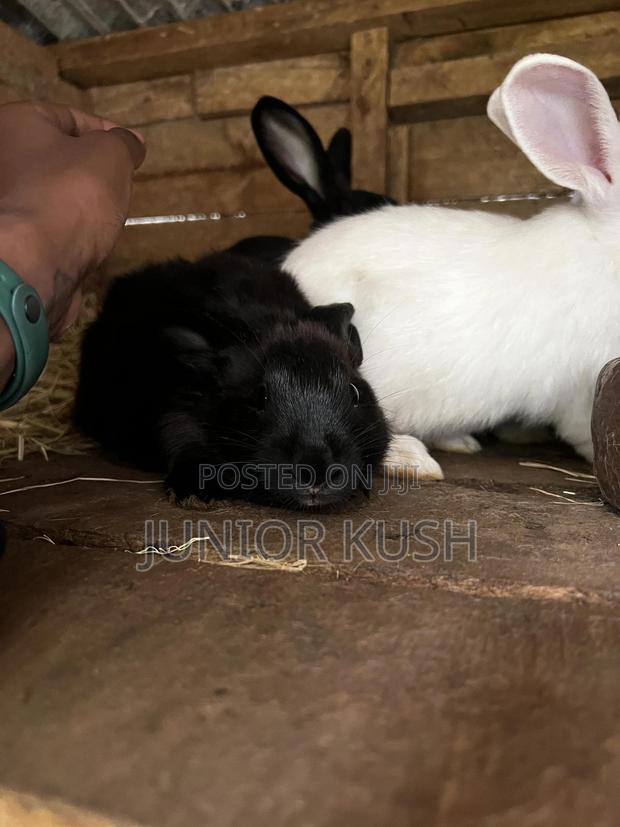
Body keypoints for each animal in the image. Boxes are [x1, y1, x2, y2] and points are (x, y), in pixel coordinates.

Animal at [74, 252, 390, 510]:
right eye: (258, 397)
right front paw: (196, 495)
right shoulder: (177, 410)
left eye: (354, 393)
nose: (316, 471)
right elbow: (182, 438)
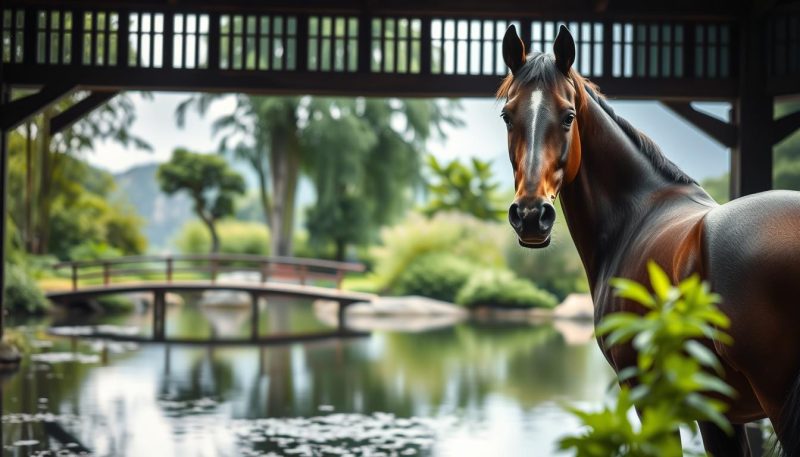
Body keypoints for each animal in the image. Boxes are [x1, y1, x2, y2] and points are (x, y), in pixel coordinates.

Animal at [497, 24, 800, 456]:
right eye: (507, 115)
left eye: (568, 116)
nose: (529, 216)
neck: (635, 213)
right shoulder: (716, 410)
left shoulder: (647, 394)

--

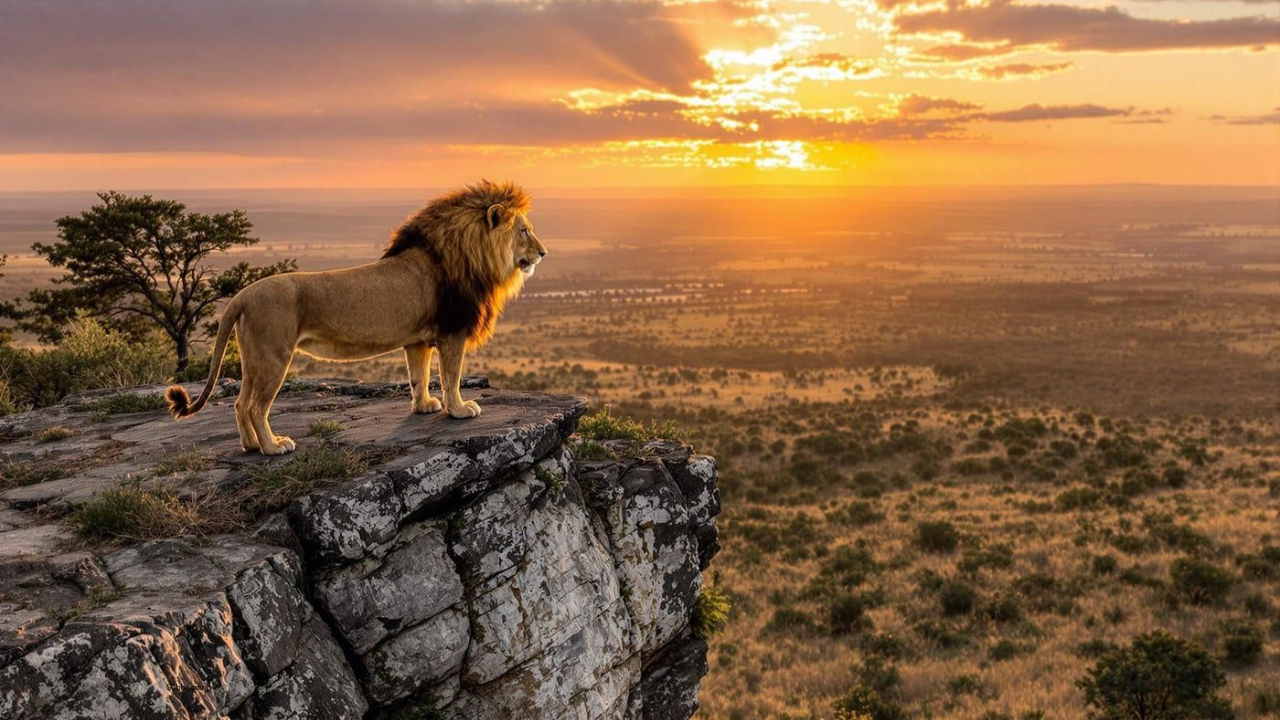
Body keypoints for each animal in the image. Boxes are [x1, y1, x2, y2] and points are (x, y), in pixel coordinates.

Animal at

...

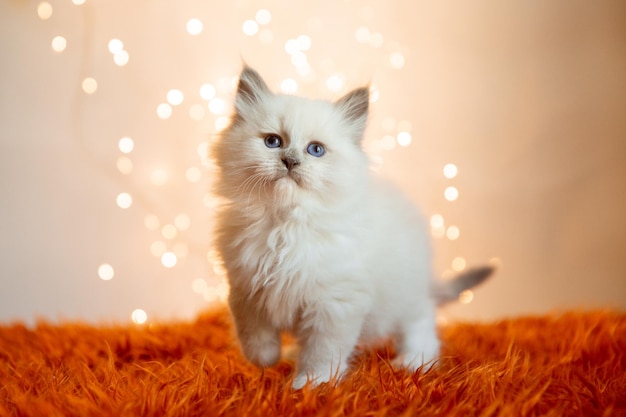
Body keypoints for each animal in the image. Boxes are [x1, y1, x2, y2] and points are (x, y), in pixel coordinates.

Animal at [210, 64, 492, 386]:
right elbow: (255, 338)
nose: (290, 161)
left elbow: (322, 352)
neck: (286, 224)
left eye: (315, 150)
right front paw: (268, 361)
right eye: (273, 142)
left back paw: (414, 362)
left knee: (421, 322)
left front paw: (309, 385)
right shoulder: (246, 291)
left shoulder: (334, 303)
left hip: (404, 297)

WORK REQUEST
For the material above, give again only the lines starting at the line that contains "right shoulder: (177, 410)" and ending at the line that contains "nose: (529, 216)". Pictures do not belong in the copy.

WRITTEN RESPONSE
right shoulder: (177, 410)
left eye: (354, 393)
nose: (316, 471)
right elbow: (182, 438)
Body keypoints for each animal in the image. Boxes are [x1, y1, x2, y2] and points are (x, y), in pixel coordinates.

Animal at [497, 24, 800, 456]:
right eye: (507, 115)
left eye: (568, 116)
nose: (529, 216)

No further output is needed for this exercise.